State how many lines in these records contain the word "NVIDIA", and nothing else.

Dataset items

+++++

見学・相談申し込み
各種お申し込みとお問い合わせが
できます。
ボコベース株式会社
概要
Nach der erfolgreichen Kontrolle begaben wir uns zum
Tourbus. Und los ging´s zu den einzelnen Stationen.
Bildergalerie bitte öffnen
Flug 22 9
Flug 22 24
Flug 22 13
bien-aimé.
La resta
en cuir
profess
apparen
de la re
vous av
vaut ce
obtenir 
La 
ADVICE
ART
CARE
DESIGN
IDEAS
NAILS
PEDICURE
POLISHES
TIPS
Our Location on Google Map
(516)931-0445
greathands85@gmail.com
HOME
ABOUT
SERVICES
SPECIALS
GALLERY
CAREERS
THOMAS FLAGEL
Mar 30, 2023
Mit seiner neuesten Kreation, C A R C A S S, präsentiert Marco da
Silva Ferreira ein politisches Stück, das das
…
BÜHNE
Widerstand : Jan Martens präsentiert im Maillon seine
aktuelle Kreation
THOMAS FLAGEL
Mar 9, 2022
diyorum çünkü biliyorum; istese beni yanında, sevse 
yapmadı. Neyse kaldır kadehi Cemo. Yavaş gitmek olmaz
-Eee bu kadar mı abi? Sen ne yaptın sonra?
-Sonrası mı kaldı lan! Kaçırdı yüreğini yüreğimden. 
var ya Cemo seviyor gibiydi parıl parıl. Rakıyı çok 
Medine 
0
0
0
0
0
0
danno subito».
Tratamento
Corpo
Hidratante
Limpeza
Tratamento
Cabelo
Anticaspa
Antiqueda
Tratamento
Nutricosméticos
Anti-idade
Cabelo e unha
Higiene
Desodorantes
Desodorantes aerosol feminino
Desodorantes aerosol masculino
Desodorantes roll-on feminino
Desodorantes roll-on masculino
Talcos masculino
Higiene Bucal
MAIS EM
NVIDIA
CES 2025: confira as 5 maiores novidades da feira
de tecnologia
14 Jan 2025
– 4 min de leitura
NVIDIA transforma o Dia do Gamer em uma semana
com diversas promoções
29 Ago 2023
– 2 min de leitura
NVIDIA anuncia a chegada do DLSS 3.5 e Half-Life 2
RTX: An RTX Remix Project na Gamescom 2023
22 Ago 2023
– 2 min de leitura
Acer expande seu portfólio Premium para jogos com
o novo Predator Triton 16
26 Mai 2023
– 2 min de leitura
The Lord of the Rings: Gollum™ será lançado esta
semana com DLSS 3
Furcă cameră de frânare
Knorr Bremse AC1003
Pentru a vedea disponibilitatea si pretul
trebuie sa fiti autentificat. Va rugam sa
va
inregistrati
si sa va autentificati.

+++++

- COMPLETED TASK -
3